Tahiti's iconic over-water bungalows are celebrating their 50th year
Images of a row of over-water bungalows gliding out over the azure blue of a tropical lagoon have become synonymous with a Polynesian island break, but did you know they were first conceived half a century ago in the Islands of Tahiti?
The over-water bungalow was in fact invented by three Americans from California, who had moved to Tahiti in the 1960s. Hugh Kelley, Muk McCallum and Jay Carlisle had fallen in love with French Polynesia and all that it had to offer. They opened hotels on both Moorea and Raiatea. Moorea was doing well due to its stunning location, beautiful beach and great snorkelling, but Raiatea had no sandy beach.

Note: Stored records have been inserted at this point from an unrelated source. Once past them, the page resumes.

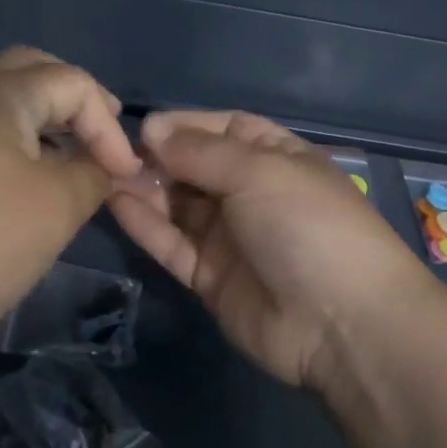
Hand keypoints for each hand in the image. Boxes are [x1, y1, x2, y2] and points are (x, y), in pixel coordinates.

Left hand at [0, 47, 140, 369]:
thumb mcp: (59, 205)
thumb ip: (94, 173)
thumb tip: (105, 167)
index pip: (74, 83)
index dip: (108, 126)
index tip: (124, 175)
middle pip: (34, 71)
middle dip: (77, 100)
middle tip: (104, 134)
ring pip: (5, 94)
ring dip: (46, 113)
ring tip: (74, 147)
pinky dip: (18, 132)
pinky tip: (34, 168)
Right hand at [109, 111, 429, 389]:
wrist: (341, 322)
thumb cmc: (306, 225)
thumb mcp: (259, 172)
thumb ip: (201, 151)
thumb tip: (153, 130)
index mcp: (277, 158)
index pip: (226, 129)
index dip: (186, 125)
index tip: (145, 126)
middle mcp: (253, 193)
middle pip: (197, 167)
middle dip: (160, 158)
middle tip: (115, 154)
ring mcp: (232, 237)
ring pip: (180, 205)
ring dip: (147, 189)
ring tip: (105, 174)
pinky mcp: (211, 277)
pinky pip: (174, 243)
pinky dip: (147, 225)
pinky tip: (116, 203)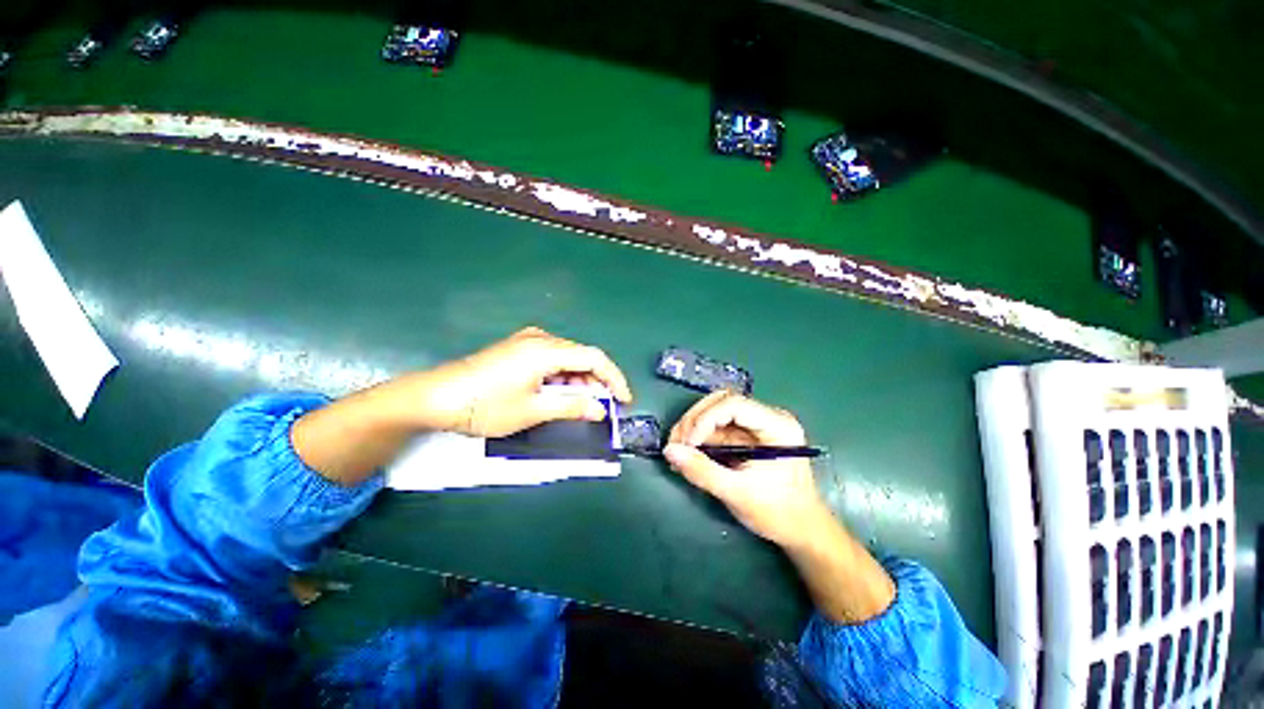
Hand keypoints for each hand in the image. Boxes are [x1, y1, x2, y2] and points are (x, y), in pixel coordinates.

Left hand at [415, 327, 632, 437]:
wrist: (434, 397)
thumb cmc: (485, 405)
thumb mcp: (532, 410)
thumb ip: (572, 407)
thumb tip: (600, 410)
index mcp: (546, 349)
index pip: (594, 358)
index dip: (614, 378)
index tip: (624, 400)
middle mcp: (540, 339)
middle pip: (582, 356)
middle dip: (597, 382)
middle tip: (603, 407)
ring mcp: (527, 342)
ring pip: (567, 359)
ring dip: (579, 381)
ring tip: (582, 405)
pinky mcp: (518, 349)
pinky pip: (552, 360)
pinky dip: (562, 377)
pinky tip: (559, 394)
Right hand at [664, 391, 830, 547]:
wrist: (801, 531)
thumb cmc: (779, 512)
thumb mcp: (738, 493)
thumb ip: (703, 471)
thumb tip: (669, 451)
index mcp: (777, 425)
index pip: (734, 405)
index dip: (705, 419)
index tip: (688, 444)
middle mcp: (767, 417)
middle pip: (721, 402)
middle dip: (694, 420)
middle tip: (676, 444)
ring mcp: (756, 426)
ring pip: (715, 412)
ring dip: (692, 428)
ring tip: (677, 450)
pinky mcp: (746, 436)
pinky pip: (716, 428)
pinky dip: (698, 438)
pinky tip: (686, 454)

In search of a solution, Kelley had an idea that would revolutionise the country’s tourism for decades to come: building bungalows over the water, in order to give guests direct access to the lagoon. Kelley thought it would be unique to be able to look through part of the floor into the lagoon, and the glass-bottom floor was born.

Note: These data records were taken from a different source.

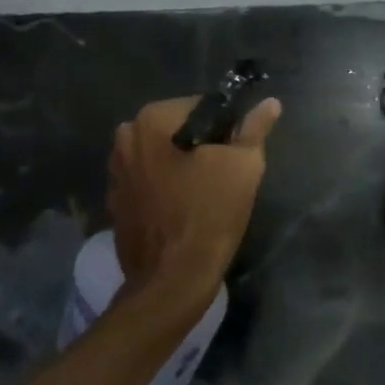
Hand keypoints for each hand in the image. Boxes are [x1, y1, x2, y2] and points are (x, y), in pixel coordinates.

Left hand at [107, 95, 282, 311]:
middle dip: (200, 147)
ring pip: (161, 156)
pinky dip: (163, 189)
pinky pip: (147, 182)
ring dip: (180, 167)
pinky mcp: (114, 202)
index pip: (200, 107)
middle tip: (223, 177)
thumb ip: (254, 129)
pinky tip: (181, 211)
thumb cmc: (209, 215)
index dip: (224, 128)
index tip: (235, 154)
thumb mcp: (243, 167)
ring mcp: (115, 172)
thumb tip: (270, 103)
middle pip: (177, 130)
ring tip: (203, 196)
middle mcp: (125, 138)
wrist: (171, 282)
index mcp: (150, 120)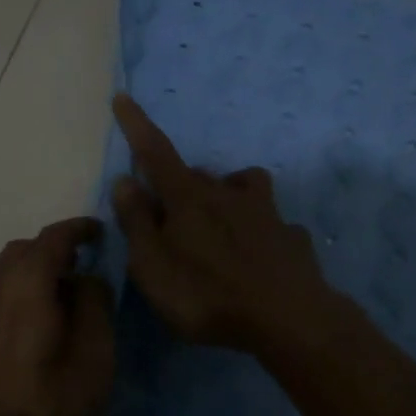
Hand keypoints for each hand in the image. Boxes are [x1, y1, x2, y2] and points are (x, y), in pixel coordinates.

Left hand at [0, 217, 115, 415]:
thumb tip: (87, 279)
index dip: (79, 229)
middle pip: (23, 251)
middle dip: (53, 250)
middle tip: (80, 266)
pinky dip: (15, 298)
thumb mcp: (95, 353)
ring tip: (57, 298)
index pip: (54, 237)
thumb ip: (95, 304)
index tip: (99, 232)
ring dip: (31, 275)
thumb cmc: (48, 401)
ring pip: (4, 276)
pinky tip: (28, 329)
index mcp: (27, 282)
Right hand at [111, 94, 344, 357]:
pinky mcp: (291, 237)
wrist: (289, 319)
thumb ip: (137, 222)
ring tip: (220, 225)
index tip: (123, 96)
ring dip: (227, 194)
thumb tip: (125, 181)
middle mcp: (228, 194)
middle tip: (169, 220)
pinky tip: (259, 256)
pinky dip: (260, 231)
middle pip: (197, 175)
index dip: (136, 125)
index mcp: (189, 199)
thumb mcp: (153, 266)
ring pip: (242, 186)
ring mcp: (266, 213)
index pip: (155, 152)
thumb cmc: (208, 294)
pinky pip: (271, 223)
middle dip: (180, 185)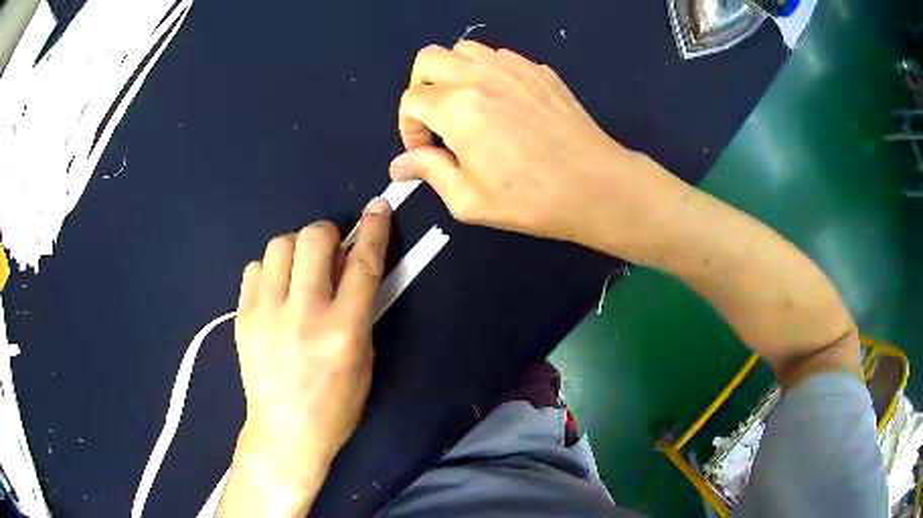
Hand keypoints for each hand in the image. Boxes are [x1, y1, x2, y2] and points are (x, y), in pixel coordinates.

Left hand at [220, 197, 390, 516]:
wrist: (285, 431)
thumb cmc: (335, 405)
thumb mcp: (363, 360)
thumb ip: (359, 309)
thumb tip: (349, 267)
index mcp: (343, 330)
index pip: (362, 264)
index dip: (373, 230)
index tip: (376, 207)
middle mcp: (303, 314)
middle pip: (312, 239)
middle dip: (326, 234)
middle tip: (329, 251)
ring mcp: (266, 313)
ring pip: (279, 245)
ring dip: (296, 250)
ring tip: (300, 272)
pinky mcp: (243, 316)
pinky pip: (255, 268)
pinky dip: (271, 270)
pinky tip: (276, 290)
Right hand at [392, 41, 683, 255]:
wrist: (594, 185)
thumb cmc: (531, 200)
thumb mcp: (469, 200)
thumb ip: (429, 172)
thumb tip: (399, 164)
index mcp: (458, 109)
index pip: (411, 100)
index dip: (408, 127)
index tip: (424, 150)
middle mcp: (481, 77)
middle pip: (429, 59)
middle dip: (421, 86)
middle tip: (435, 118)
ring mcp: (514, 68)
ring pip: (464, 49)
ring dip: (453, 72)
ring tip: (465, 105)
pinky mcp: (539, 70)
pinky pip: (499, 55)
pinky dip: (487, 70)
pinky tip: (501, 101)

Today, there are 884 over-water bungalows spread across 22 hotels in seven of the country’s 118 islands. These iconic bungalows have come a long way since their initial designs, but the principle remains the same: privacy, tranquillity and crystal clear Pacific water.

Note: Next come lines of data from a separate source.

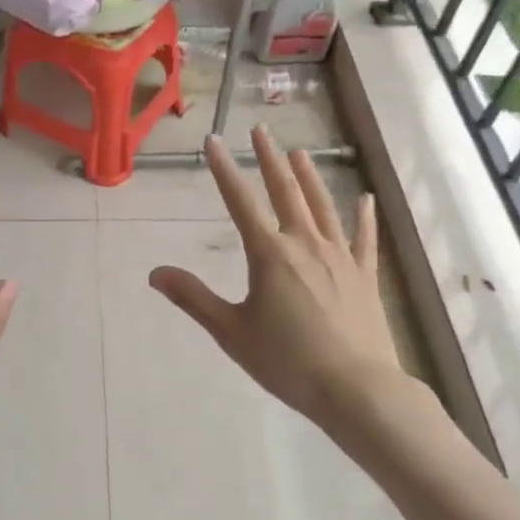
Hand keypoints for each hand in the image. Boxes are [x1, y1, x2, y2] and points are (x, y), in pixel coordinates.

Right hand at [149, 129, 404, 435]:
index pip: (240, 202)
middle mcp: (304, 244)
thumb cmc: (287, 361)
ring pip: (322, 206)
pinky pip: (363, 238)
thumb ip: (194, 298)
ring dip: (309, 177)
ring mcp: (339, 256)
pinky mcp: (364, 275)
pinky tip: (365, 199)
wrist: (356, 389)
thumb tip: (155, 272)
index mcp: (269, 254)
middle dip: (270, 159)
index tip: (214, 140)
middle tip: (261, 130)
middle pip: (285, 191)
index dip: (225, 169)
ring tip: (299, 152)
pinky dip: (363, 217)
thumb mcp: (231, 332)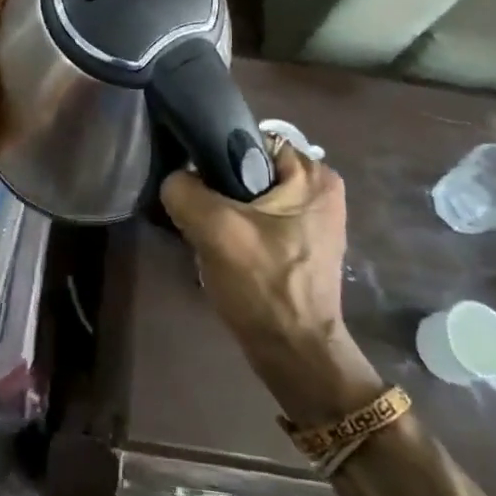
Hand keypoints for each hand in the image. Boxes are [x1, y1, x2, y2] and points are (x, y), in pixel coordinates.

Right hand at [160, 144, 382, 422]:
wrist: (294, 357)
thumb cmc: (264, 286)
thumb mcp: (215, 229)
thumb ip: (184, 190)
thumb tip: (175, 179)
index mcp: (313, 174)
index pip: (250, 138)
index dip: (216, 155)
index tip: (194, 180)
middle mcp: (320, 188)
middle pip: (248, 167)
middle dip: (219, 187)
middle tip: (198, 213)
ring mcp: (313, 219)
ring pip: (249, 196)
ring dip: (225, 212)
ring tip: (207, 234)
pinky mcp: (301, 244)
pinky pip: (258, 219)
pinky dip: (238, 230)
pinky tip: (222, 251)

The first three over-water bungalows were built at the Bali Hai Hotel on Raiatea. Originally built as traditional pandanus leaf thatched-roof bungalows on stilts, back in 1967 a novel glass-floor panel was built-in to allow guests to admire the tropical fish swimming below (fondly referred to as ‘Tahiti TV’ at the time).
Over a half-century later, Tahiti’s over-water bungalows have evolved: private terraces, infinity pools, over-water hammocks, spa baths and breakfast delivered by outrigger canoe are among the luxuries available today. And yes in many the glass panel floor is still a feature.
“For many travellers looking for the perfect South Pacific escape, staying in an over-water bungalow is a must-do experience. The bungalows compliment French Polynesia’s striking natural beauty and have become an icon around the world,” said Mr Paul Sloan, CEO of Tahiti Tourisme.